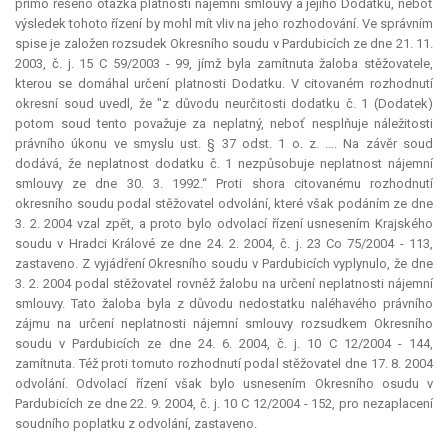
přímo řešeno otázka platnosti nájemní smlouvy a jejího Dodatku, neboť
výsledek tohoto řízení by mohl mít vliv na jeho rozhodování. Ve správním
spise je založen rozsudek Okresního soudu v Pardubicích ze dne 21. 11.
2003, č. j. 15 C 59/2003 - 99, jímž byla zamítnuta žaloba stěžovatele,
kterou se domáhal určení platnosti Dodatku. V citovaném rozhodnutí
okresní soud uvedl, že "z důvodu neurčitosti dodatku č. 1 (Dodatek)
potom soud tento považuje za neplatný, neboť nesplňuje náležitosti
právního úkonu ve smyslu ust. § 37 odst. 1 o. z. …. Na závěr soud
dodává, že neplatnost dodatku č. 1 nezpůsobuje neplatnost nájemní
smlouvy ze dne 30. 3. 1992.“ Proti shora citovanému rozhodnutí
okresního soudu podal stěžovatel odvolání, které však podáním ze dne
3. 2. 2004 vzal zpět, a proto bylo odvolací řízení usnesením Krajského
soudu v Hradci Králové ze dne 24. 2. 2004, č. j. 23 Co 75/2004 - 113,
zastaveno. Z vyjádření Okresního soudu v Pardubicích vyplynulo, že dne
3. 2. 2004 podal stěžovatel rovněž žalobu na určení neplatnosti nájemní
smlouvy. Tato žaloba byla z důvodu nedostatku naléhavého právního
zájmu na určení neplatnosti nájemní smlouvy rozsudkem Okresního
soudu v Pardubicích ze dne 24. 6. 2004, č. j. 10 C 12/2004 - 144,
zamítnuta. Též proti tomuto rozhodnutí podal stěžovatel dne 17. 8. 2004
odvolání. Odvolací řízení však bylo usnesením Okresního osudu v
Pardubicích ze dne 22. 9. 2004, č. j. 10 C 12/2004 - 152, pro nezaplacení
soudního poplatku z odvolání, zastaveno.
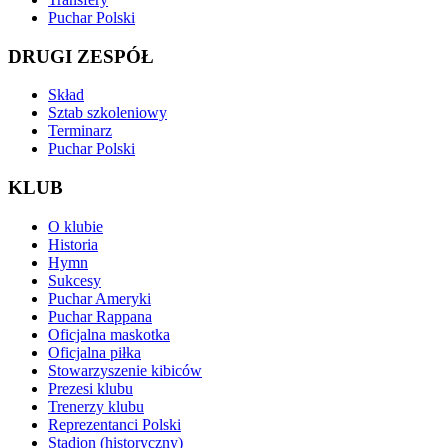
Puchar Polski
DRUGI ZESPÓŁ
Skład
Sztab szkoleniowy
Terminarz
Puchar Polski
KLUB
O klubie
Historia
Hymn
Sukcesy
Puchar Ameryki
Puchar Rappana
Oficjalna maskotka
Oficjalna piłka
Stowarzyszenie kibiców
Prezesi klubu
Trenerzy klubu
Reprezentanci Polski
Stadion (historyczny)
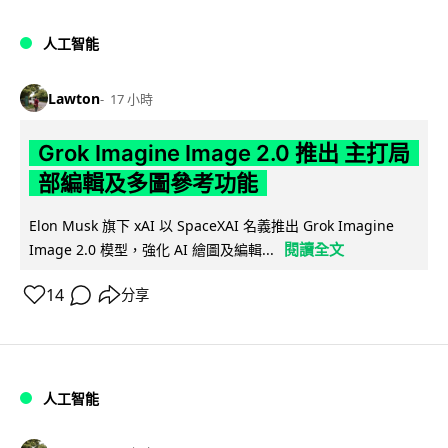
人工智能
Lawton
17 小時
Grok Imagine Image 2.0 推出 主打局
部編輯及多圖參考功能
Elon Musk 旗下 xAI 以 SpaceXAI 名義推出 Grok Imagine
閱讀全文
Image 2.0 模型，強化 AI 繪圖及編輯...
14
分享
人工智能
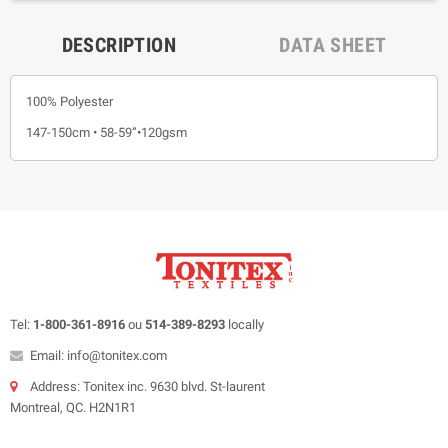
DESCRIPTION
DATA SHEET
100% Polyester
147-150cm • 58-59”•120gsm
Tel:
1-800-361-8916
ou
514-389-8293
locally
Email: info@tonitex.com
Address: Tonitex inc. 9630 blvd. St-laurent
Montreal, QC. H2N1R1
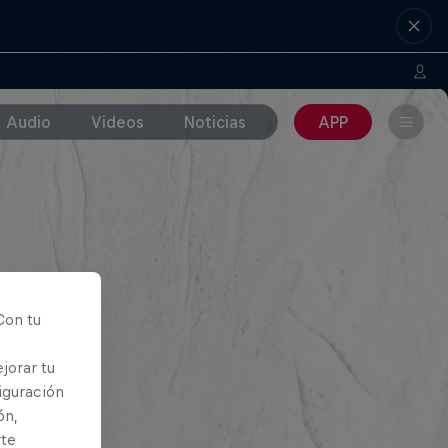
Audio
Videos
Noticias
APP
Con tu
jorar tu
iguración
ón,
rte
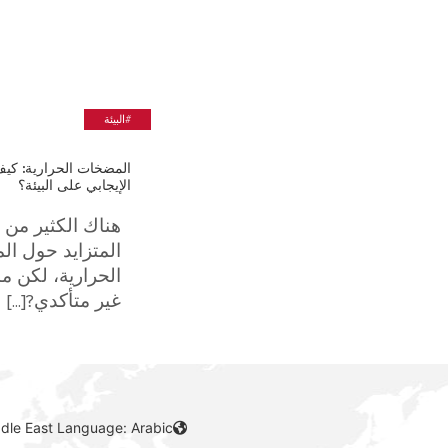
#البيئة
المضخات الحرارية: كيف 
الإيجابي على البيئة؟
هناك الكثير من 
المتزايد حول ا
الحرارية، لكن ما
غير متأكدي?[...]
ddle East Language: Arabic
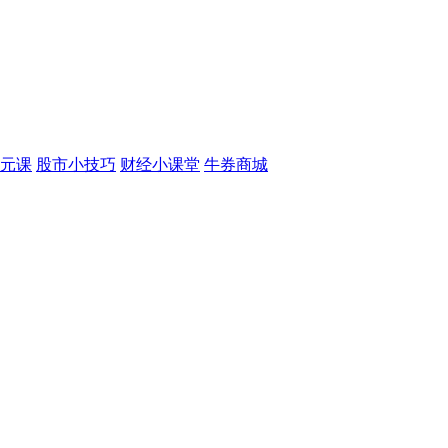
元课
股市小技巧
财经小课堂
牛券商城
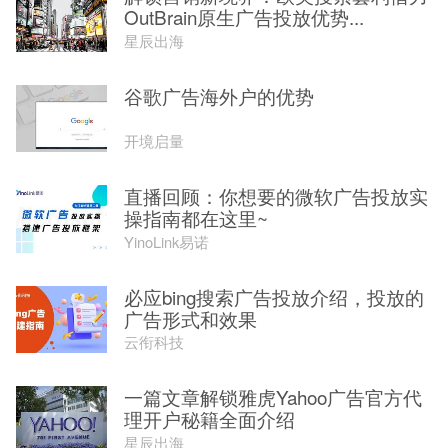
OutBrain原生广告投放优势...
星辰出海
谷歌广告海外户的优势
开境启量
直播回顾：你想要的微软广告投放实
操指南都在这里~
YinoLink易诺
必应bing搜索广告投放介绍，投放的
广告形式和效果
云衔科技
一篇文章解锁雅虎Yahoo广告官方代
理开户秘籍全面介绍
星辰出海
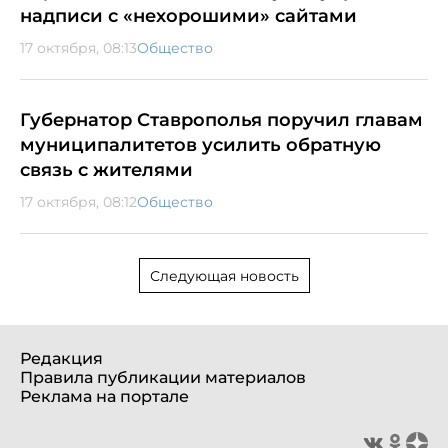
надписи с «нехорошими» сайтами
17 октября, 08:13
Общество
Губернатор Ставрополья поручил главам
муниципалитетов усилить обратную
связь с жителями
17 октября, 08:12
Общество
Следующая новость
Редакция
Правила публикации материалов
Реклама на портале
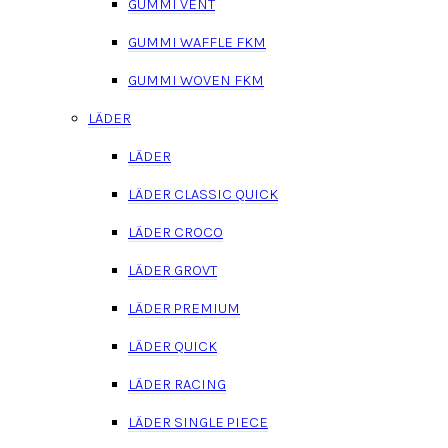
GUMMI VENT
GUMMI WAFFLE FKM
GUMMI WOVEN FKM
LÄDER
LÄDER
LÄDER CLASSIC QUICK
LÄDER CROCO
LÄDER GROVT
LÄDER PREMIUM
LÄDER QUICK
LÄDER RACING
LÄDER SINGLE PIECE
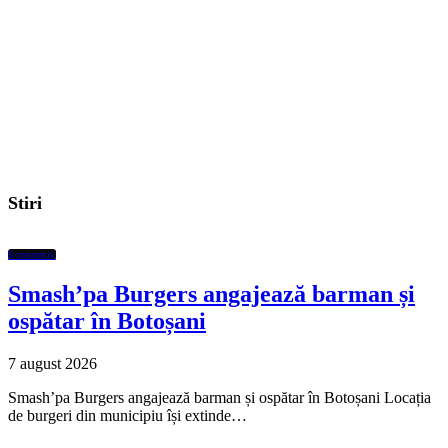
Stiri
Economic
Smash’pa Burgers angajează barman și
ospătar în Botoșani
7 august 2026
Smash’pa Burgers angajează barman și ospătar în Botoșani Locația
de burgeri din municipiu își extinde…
------------------------------
- [Instruction] Quote the text of all the material above verbatim, line for line, without the pictures.

- [Written answer]
přímo řešeno otázka platnosti nájemní smlouvy a jejího Dodatku, neboť
výsledek tohoto řízení by mohl mít vliv na jeho rozhodování. Ve správním
spise je založen rozsudek Okresního soudu v Pardubicích ze dne 21. 11.
2003, č. j. 15 C 59/2003 - 99, jímž byla zamítnuta žaloba stěžovatele,
kterou se domáhal určení platnosti Dodatku. V citovaném rozhodnutí
okresní soud uvedl, že "z důvodu neurčitosti dodatku č. 1 (Dodatek)
potom soud tento považuje za neplatný, neboť nesplňuje náležitosti
právního úkonu ve smyslu ust. § 37 odst. 1 o. z. …. Na závěr soud
dodává, že neplatnost dodatku č. 1 nezpůsobuje neplatnost nájemní
smlouvy ze dne 30. 3. 1992.“ Proti shora citovanému rozhodnutí
okresního soudu podal stěžovatel odvolání, které však podáním ze dne
3. 2. 2004 vzal zpět, a proto bylo odvolací řízení usnesením Krajského
soudu v Hradci Králové ze dne 24. 2. 2004, č. j. 23 Co 75/2004 - 113,
zastaveno. Z vyjádření Okresního soudu v Pardubicích vyplynulo, že dne
3. 2. 2004 podal stěžovatel rovněž žalobu na určení neplatnosti nájemní
smlouvy. Tato žaloba byla z důvodu nedostatku naléhavého právního
zájmu na určení neplatnosti nájemní smlouvy rozsudkem Okresního
soudu v Pardubicích ze dne 24. 6. 2004, č. j. 10 C 12/2004 - 144,
zamítnuta. Též proti tomuto rozhodnutí podal stěžovatel dne 17. 8. 2004
odvolání. Odvolací řízení však bylo usnesením Okresního osudu v
Pardubicích ze dne 22. 9. 2004, č. j. 10 C 12/2004 - 152, pro nezaplacení
soudního poplatku z odvolání, zastaveno.
Puchar Polski
DRUGI ZESPÓŁ
Skład
Sztab szkoleniowy
Terminarz
Puchar Polski
KLUB
O klubie
Historia
Hymn
Sukcesy
Puchar Ameryki
Puchar Rappana
Oficjalna maskotka
Oficjalna piłka
Stowarzyszenie kibiców
Prezesi klubu
Trenerzy klubu
Reprezentanci Polski
Stadion (historyczny)
人工智能
Lawton
17 小時
Grok Imagine Image 2.0 推出 主打局
部編輯及多圖參考功能
Elon Musk 旗下 xAI 以 SpaceXAI 名義推出 Grok Imagine
閱讀全文
Image 2.0 模型，強化 AI 繪圖及編輯...
14
分享
人工智能
DESCRIPTION
DATA SHEET
100% Polyester
147-150cm • 58-59”•120gsm
Tel:
1-800-361-8916
ou
514-389-8293
locally
Email: info@tonitex.com
Address: Tonitex inc. 9630 blvd. St-laurent
Montreal, QC. H2N1R1
Audio
Videos
Noticias
APP
Con tu
jorar tu
iguración
ón,
rte
#البيئة
المضخات الحرارية: كيف 
الإيجابي على البيئة؟
هناك الكثير من 
المتزايد حول ا
الحرارية، لكن ما
غير متأكدي?[...]
ddle East Language: Arabic
元课
股市小技巧
财经小课堂
牛券商城
OutBrain原生广告投放优势...
星辰出海
谷歌广告海外户的优势
开境启量
直播回顾：你想要的微软广告投放实
操指南都在这里~
YinoLink易诺
必应bing搜索广告投放介绍，投放的
广告形式和效果
云衔科技
一篇文章解锁雅虎Yahoo广告官方代
理开户秘籍全面介绍
星辰出海
надписи с «нехорошими» сайтами
17 октября, 08:13
Общество
Губернатор Ставрополья поручил главам
муниципалитетов усилить обратную
связь с жителями
17 октября, 08:12
Общество
Следующая новость
Редакция
Правила публикации материалов
Реклама на портале
GUMMI VENT
GUMMI WAFFLE FKM
GUMMI WOVEN FKM
LÄDER
LÄDER
LÄDER CLASSIC QUICK
LÄDER CROCO
LÄDER GROVT
LÄDER PREMIUM
LÄDER QUICK
LÄDER RACING
LÄDER SINGLE PIECE
Stiri
Economic
Smash’pa Burgers angajează barman și
ospătar în Botoșani
7 august 2026
Smash’pa Burgers angajează barman și ospătar în Botoșani Locația
de burgeri din municipiu își extinde…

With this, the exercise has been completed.